# Evidence aggregation: combining estimates of a treatment variable from two regressions

I'm working on a paper, which partly replicates some findings from a previous paper in my field. To be more particular, I am running the same model, estimating the same treatment variable, using exactly the same design, on new data in the same context.

The findings from my models differ somewhat from the study I am replicating, and I am now looking for a way to aggregate the evidence (i.e. the estimates of the treatment effect) across the two studies. I think the paper would benefit from a clear, formal statement about what we know now, based on the two studies.

In both cases, the treatment variable is estimated using least squares regression. My first idea was to aggregate the evidence by running a Bayesian linear model, using the findings from the first regression as a power prior for the treatment variable. The posterior would then reflect both the previous findings (in form of the prior) and the new evidence. A senior researcher in my field suggested that I should look into inverse-variance weighting, which I know is frequently used in meta-analysis. Of course, this is a form of meta-analysis, albeit with N = 2.

I know what to do to proceed with the Bayesian analysis, but would be happy to hear about any alternative ways to aggregate this evidence. Any suggestions on how to proceed with this are greatly appreciated.
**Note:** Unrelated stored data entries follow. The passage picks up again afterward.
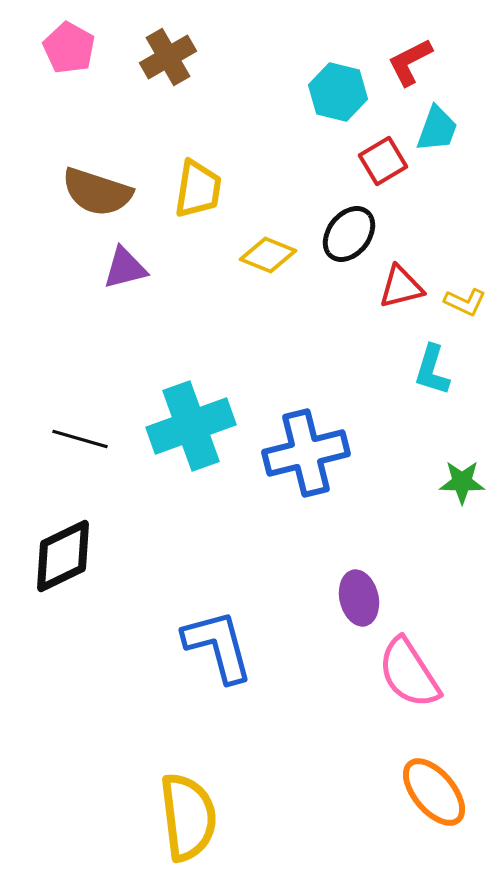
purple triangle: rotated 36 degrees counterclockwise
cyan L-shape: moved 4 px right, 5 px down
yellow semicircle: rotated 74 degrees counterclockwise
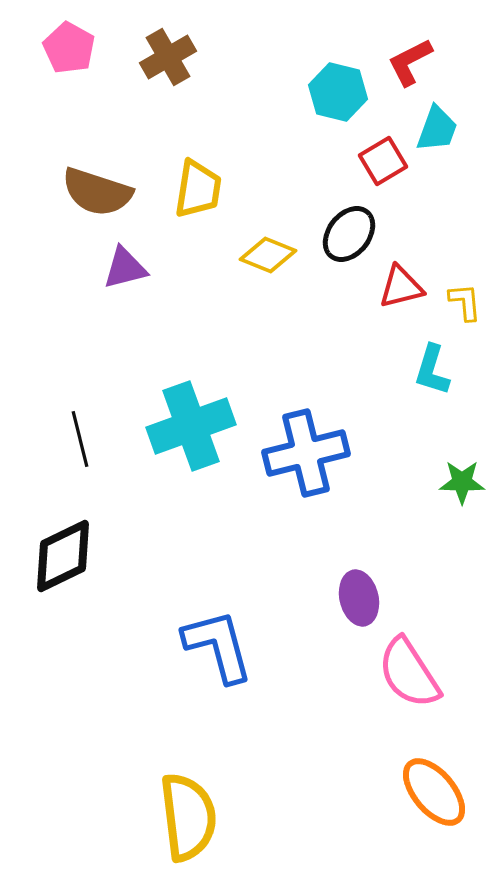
yellow L-shape: rotated 120 degrees counterclockwise
black line: rotated 60 degrees clockwise
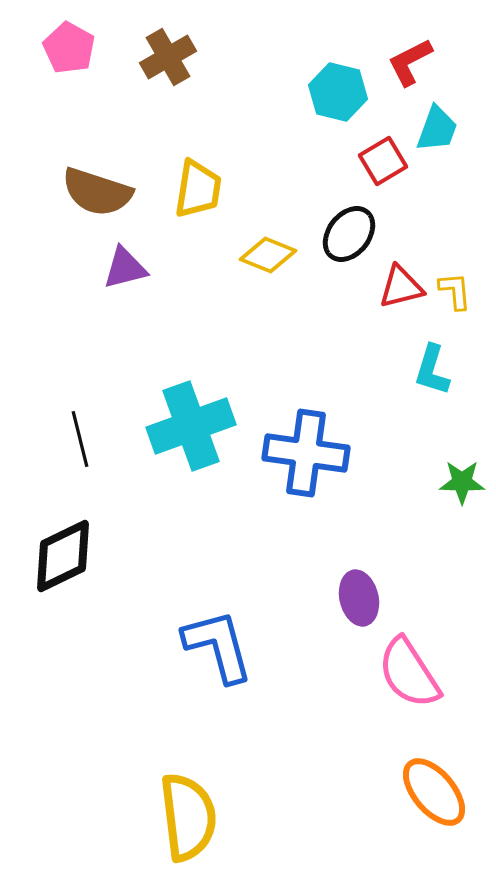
yellow L-shape: moved 10 px left, 11 px up
blue cross: rotated 22 degrees clockwise
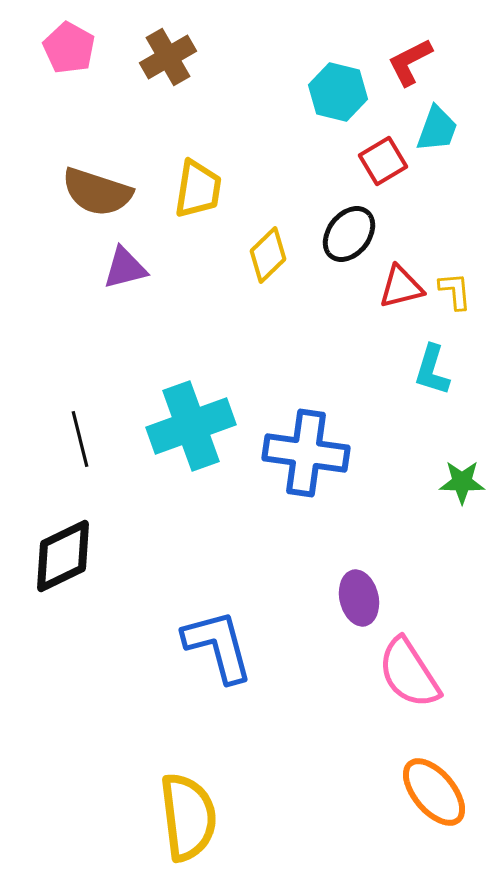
yellow diamond: rotated 66 degrees counterclockwise
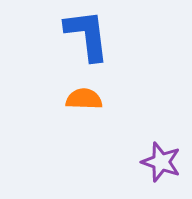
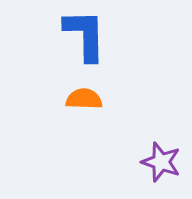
blue L-shape: moved 2 px left; rotated 6 degrees clockwise
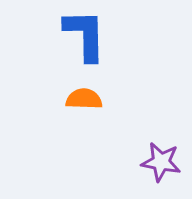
purple star: rotated 9 degrees counterclockwise
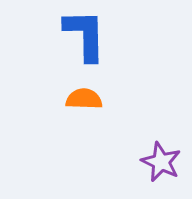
purple star: rotated 15 degrees clockwise
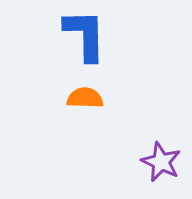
orange semicircle: moved 1 px right, 1 px up
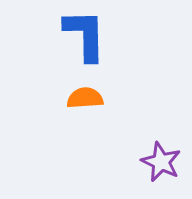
orange semicircle: rotated 6 degrees counterclockwise
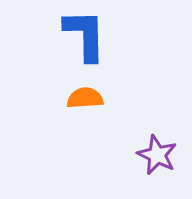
purple star: moved 4 px left, 7 px up
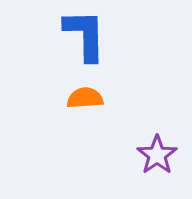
purple star: rotated 12 degrees clockwise
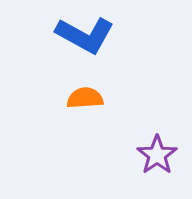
blue L-shape: rotated 120 degrees clockwise
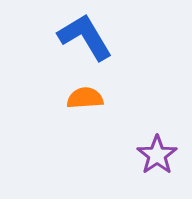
blue L-shape: moved 2 px down; rotated 150 degrees counterclockwise
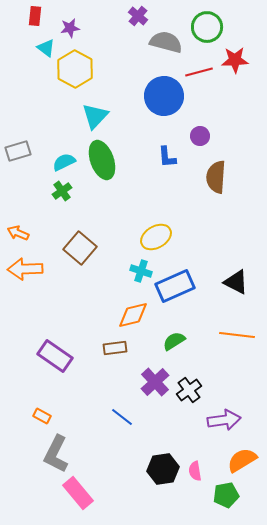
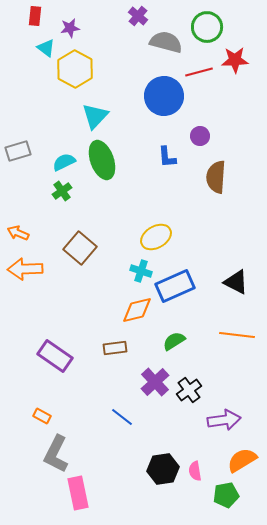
orange diamond at (133, 315): moved 4 px right, 5 px up
pink rectangle at (78, 493): rotated 28 degrees clockwise
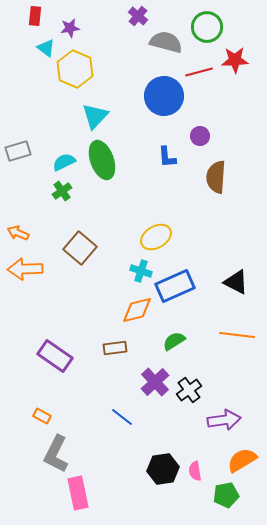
yellow hexagon at (75, 69): rotated 6 degrees counterclockwise
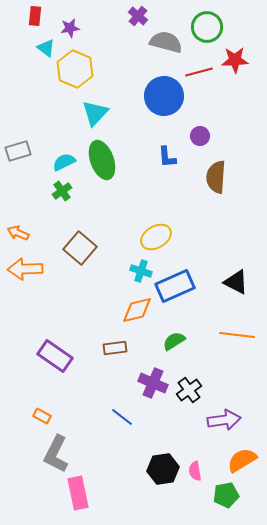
cyan triangle at (95, 116): moved 3 px up
purple cross at (155, 382): moved 2 px left, 1 px down; rotated 24 degrees counterclockwise
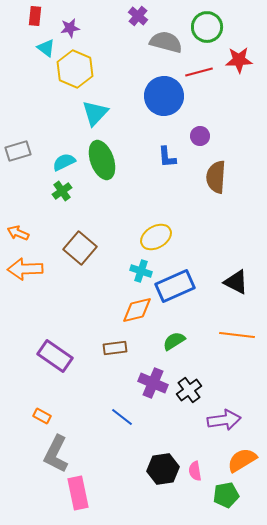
red star at (235, 60): moved 4 px right
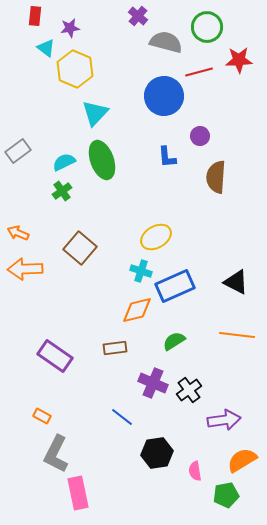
gray rectangle at (18, 151): rotated 20 degrees counterclockwise
black hexagon at (163, 469): moved 6 px left, 16 px up
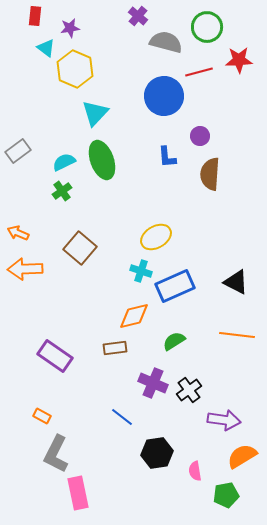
brown semicircle at (216, 177): moved 6 px left, 3 px up
orange diamond at (137, 310): moved 3 px left, 6 px down
purple arrow at (224, 420): rotated 16 degrees clockwise
orange semicircle at (242, 460): moved 4 px up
You can indeed run a meta-analysis using standard software for that purpose. The only thing I would be cautious about is placing too much reliance on the estimate of heterogeneity $\tau^2$ (or $I^2$) that you get. With only 2 observations estimating a variance is going to be very imprecise. In turn this means that a random effects meta-analysis will be using an imprecise estimate of $\tau^2$. But as long as you are cautious I see no problem in that approach.